The logical corollary of the arguments that McCain, Graham and others have been making is that the absence of U.S. military action in the Middle East and Persian Gulf means that the United States has somehow abandoned the region. Only arms, air strikes, and boots on the ground seem to count in the skewed calculus of these hawks, who are itching to reassert U.S. military power in the region.
The president's critics have not learned the lessons of recent history. In Iraq, despite deploying over 150,000 troops and spending over a trillion dollars -- three trillion if long-term costs are included -- the United States was unable to implant a friendly democratic government. All that decade-long outpouring of blood and treasure was able to accomplish was to pave the path to power for the authoritarian Shiite regime of Nuri al-Maliki. It was Maliki's decision to break up a Sunni protest encampment in Fallujah that sparked the most recent round of violence there, and it is his ongoing policy of repression against the Sunni citizens of Iraq that has helped create a climate in which violent extremist groups like ISIS can thrive.

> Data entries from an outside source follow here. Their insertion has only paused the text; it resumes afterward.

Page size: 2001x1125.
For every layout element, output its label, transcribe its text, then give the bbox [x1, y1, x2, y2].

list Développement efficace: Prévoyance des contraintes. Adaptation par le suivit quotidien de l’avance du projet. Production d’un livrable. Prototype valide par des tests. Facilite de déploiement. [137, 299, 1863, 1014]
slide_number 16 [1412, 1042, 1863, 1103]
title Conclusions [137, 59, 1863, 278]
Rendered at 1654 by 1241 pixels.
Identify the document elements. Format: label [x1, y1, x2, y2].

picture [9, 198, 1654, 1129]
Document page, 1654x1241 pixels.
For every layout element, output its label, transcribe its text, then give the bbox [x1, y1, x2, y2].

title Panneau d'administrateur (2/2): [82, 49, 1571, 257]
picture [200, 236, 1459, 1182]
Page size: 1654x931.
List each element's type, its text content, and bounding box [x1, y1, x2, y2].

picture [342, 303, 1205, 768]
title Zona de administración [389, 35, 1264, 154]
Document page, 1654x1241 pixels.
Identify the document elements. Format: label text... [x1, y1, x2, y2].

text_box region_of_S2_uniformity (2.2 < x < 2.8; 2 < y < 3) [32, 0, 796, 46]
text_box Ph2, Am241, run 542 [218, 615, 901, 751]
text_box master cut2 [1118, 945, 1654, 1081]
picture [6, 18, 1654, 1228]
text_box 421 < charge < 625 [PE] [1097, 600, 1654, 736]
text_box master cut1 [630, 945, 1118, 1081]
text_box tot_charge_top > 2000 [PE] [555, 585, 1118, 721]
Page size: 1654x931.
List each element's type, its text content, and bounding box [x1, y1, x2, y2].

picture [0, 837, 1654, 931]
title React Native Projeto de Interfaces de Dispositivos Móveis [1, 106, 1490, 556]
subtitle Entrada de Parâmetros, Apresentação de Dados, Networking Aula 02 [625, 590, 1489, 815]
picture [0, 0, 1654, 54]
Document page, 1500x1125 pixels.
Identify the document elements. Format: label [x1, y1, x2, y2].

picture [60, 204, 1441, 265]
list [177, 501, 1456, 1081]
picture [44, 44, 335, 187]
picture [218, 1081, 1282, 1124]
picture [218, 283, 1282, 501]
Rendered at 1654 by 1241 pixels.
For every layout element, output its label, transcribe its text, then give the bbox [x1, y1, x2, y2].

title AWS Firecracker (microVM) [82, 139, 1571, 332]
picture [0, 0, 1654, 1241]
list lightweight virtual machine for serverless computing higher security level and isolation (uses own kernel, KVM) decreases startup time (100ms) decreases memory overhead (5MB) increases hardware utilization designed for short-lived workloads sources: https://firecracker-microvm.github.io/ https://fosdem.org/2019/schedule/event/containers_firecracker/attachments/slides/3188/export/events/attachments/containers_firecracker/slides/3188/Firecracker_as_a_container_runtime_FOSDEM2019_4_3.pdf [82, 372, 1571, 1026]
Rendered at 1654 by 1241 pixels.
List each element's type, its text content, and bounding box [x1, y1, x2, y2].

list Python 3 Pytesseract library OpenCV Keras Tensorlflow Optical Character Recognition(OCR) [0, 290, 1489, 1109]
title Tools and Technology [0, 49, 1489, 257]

The current crisis in Iraq calls for a political solution, not a military one. As Anthony Cordesman and Sam Khazai point out in a new report from the Center for Strategic and International Studies, the greatest threats to Iraq do not stem from the activities of ISIS, but are instead "self-inflicted wounds caused by its political leaders." They further note that most analyses of the problem "grossly understate the role that state actors and the Iraqi security forces have played in bringing Iraq back to the edge of a major civil conflict." The Obama administration is sending arms to Iraq, but unless the Maliki government changes course and ends its anti-Sunni policies those arms will do more harm than good. As journalist Stephanie Gaskell has noted in a piece on Defense One, the best hope for peace in Iraq may be the defeat of Maliki in Iraq's April 30th elections.
Syria is an even harder case than Iraq, but here too it is not clear that pouring in arms or launching air strikes would have improved the situation. Even in what some observers view as one of the more successful examples of U.S. arms transfers -- the CIA's assistance to mujahedeen forces that ousted Soviet troops from Afghanistan -- the longer-term consequences outweighed any short-term gains. Many of the weapons that were funneled through Pakistan to Afghanistan in the 1980s ended up in the hands of anti-U.S. extremists, fueling terrorism and strengthening Al Qaeda in the process.
Given the fractured nature of the Syrian opposition, a large influx of arms akin to what happened in Afghanistan could easily have been diverted to U.S. adversaries, planting the seeds of future terrorist violence. As difficult as it may be, diplomacy is still the only viable way to end the killing in Syria.
The underlying challenge facing the Obama administration is what Gordon Adams of the Stimson Center has described as a "re-balancing" of global power. The United States can no longer call the shots on issues of international security, if it ever could. To be effective, U.S. policy must be conducted in concert with allies and international institutions, as in the six power talks with Iran on its nuclear program and the agreement by Syria to get rid of its stocks of chemical weapons. In the understandable outpouring of concern over violence and instability in the region, the Obama administration has not received sufficient credit for showing military restraint while opening the way to concrete diplomatic achievements.
There is plenty to criticize in the administration's overall policy towards the Middle East, from being too accommodating to the current regime in Egypt to pouring arms into Saudi Arabia without adequate consideration of where those weapons might end up being used. But one thing President Obama and his team deserve credit for is their willingness to resist the knee-jerk equation of military force and military presence with political influence. We can't wage war on turbulence, as the president's critics seem to be suggesting; trying to do so would only make matters worse.
William D. Hartung is the director of the Arms and Security Project at the Center for International Policy and the author of Prophets of War: Lockheed Martin and the Making of the Military-Industrial Complex.